Begin Excerpt to read
By Aarushi Pant
Recently, the sharing of pronouns on social media platforms, virtual meetings, and other online events has become more mainstream and normalized, and rightfully so. However, if you’re new to this practice, you’re not alone, and it can be confusing at first. Gender identity in general can be complex and it’s a difficult process for people to finally figure out what feels right to them. Just remember that it’s not optional to choose to use people’s pronouns — these are people’s real pronouns that they identify with, not their “preferred” pronouns.
So, how exactly should you respect someone’s gender identity and pronouns, especially online? And what do you do when you make a mistake? Here are some helpful tips:
1. Ask, don’t assume.
Often, people will automatically assume someone’s pronouns, which is even more common in a virtual setting. For instance, assuming that someone who may look more “feminine” goes by she/her/hers pronouns is harmful and can be stressful and triggering to the person you may be misgendering. Instead, always ask someone what pronouns they identify with — it’s helpful to have people include their pronouns in their introductions, bios, or even their screen names.
End Excerpt to read
Begin Records shown
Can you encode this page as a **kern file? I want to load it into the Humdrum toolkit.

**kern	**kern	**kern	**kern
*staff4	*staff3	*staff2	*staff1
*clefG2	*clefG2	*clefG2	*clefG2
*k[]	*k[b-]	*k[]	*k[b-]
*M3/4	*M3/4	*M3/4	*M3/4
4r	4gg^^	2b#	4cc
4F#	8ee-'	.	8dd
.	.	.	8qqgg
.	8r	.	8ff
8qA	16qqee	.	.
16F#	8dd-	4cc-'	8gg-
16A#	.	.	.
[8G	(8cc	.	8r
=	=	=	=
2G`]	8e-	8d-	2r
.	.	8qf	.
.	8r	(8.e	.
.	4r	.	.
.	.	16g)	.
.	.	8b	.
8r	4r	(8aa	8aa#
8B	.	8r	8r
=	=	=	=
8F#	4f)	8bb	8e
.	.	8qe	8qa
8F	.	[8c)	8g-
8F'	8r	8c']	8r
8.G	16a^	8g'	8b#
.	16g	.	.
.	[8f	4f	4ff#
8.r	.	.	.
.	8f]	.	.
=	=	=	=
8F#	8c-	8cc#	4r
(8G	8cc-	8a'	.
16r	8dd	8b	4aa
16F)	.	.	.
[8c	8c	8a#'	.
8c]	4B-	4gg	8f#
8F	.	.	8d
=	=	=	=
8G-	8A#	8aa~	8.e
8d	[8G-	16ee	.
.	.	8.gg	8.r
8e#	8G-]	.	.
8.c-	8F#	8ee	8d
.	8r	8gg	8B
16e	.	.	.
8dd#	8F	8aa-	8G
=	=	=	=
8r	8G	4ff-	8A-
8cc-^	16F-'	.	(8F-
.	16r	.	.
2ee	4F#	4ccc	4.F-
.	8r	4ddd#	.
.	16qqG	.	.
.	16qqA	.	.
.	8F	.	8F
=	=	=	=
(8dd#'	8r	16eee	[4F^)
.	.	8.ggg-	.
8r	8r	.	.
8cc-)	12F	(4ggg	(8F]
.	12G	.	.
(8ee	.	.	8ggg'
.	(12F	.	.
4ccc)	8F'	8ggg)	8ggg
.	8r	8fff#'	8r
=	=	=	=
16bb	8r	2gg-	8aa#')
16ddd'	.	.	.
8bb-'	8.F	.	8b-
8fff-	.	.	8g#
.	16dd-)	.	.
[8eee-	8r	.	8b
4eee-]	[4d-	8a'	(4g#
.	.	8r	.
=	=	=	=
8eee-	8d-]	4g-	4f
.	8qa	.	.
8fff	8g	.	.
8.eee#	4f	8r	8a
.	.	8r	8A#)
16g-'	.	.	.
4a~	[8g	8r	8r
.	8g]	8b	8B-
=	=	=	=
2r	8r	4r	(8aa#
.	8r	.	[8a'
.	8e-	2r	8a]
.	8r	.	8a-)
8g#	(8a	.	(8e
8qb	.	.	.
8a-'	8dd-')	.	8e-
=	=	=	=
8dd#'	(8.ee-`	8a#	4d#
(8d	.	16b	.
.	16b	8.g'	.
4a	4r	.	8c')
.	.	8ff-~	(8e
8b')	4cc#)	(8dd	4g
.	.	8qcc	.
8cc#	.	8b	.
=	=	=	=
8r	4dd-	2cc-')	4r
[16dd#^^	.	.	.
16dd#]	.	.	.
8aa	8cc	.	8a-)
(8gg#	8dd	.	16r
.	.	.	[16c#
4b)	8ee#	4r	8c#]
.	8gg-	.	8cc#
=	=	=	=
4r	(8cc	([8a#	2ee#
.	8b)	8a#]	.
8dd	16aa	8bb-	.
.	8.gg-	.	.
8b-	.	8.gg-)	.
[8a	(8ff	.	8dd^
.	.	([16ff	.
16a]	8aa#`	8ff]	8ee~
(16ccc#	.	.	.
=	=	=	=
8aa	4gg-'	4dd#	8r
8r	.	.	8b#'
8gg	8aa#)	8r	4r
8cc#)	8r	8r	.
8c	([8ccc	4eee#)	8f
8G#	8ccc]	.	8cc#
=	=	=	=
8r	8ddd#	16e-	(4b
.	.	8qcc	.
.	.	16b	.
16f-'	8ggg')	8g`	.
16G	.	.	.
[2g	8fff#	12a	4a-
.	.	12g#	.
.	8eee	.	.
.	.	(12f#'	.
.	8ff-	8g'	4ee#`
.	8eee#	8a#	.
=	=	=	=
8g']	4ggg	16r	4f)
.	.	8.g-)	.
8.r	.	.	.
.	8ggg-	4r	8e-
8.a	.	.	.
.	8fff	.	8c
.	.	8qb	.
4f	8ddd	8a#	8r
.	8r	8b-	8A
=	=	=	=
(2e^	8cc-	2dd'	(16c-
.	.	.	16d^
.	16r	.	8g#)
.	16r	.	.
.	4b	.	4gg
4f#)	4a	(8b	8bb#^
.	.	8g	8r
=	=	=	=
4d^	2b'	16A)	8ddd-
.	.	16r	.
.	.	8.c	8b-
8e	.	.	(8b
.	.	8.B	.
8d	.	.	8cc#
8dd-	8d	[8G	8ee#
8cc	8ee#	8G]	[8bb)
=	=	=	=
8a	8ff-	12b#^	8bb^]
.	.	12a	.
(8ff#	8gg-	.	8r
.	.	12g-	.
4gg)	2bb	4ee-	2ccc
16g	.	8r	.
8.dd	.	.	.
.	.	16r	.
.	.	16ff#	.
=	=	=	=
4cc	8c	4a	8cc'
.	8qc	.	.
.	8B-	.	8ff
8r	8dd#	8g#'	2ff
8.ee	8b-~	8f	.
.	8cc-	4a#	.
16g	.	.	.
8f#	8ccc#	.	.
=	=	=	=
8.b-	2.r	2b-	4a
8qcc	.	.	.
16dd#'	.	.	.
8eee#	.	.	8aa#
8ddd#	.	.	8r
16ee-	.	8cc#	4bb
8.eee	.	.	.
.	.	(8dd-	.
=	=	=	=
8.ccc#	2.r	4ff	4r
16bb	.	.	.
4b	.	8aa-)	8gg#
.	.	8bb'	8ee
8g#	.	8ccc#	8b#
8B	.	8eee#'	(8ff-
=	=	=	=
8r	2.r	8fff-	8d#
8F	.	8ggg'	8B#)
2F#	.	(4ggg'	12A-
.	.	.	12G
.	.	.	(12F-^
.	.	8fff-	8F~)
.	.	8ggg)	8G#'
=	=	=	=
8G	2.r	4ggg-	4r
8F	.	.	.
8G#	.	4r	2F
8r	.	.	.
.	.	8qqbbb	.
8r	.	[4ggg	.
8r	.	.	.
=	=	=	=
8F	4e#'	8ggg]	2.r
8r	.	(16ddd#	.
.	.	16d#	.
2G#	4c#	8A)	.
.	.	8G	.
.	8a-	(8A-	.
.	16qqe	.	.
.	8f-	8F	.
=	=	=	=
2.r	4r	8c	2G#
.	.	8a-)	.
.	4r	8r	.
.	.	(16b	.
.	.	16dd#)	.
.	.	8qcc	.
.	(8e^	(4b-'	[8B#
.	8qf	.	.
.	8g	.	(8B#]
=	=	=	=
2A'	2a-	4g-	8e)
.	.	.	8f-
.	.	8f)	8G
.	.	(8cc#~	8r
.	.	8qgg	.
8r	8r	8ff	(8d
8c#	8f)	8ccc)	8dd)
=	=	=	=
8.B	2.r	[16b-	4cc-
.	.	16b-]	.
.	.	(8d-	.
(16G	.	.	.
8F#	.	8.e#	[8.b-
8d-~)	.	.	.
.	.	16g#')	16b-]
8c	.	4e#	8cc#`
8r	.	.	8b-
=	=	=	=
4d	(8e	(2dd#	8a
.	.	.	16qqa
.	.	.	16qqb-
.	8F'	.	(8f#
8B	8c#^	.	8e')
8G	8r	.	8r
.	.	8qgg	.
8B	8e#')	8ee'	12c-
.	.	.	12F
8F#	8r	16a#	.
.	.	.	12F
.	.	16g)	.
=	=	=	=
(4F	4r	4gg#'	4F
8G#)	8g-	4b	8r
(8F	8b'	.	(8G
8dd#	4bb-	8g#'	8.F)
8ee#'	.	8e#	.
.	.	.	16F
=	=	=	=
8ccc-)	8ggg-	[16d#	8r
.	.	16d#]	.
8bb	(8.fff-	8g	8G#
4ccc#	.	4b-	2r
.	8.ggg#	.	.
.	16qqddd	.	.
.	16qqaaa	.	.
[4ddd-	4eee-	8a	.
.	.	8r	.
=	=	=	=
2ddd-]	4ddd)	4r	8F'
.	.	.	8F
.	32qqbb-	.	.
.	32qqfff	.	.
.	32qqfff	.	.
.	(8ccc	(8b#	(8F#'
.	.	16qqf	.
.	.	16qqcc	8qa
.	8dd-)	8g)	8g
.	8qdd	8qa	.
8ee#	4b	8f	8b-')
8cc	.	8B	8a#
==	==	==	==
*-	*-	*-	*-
End Records shown
- **Instructions**
**A.** In the article on pronouns, list the places where it suggests people include their pronouns.
**B.** Copy the article on pronouns word for word from "So, how exactly" up to and including "their screen names.".

- **Complete answers**
**A.** introductions, bios, screen names

**B.**
So, how exactly should you respect someone’s gender identity and pronouns, especially online? And what do you do when you make a mistake? Here are some helpful tips:
1. Ask, don’t assume.
Often, people will automatically assume someone’s pronouns, which is even more common in a virtual setting. For instance, assuming that someone who may look more “feminine” goes by she/her/hers pronouns is harmful and can be stressful and triggering to the person you may be misgendering. Instead, always ask someone what pronouns they identify with — it’s helpful to have people include their pronouns in their introductions, bios, or even their screen names.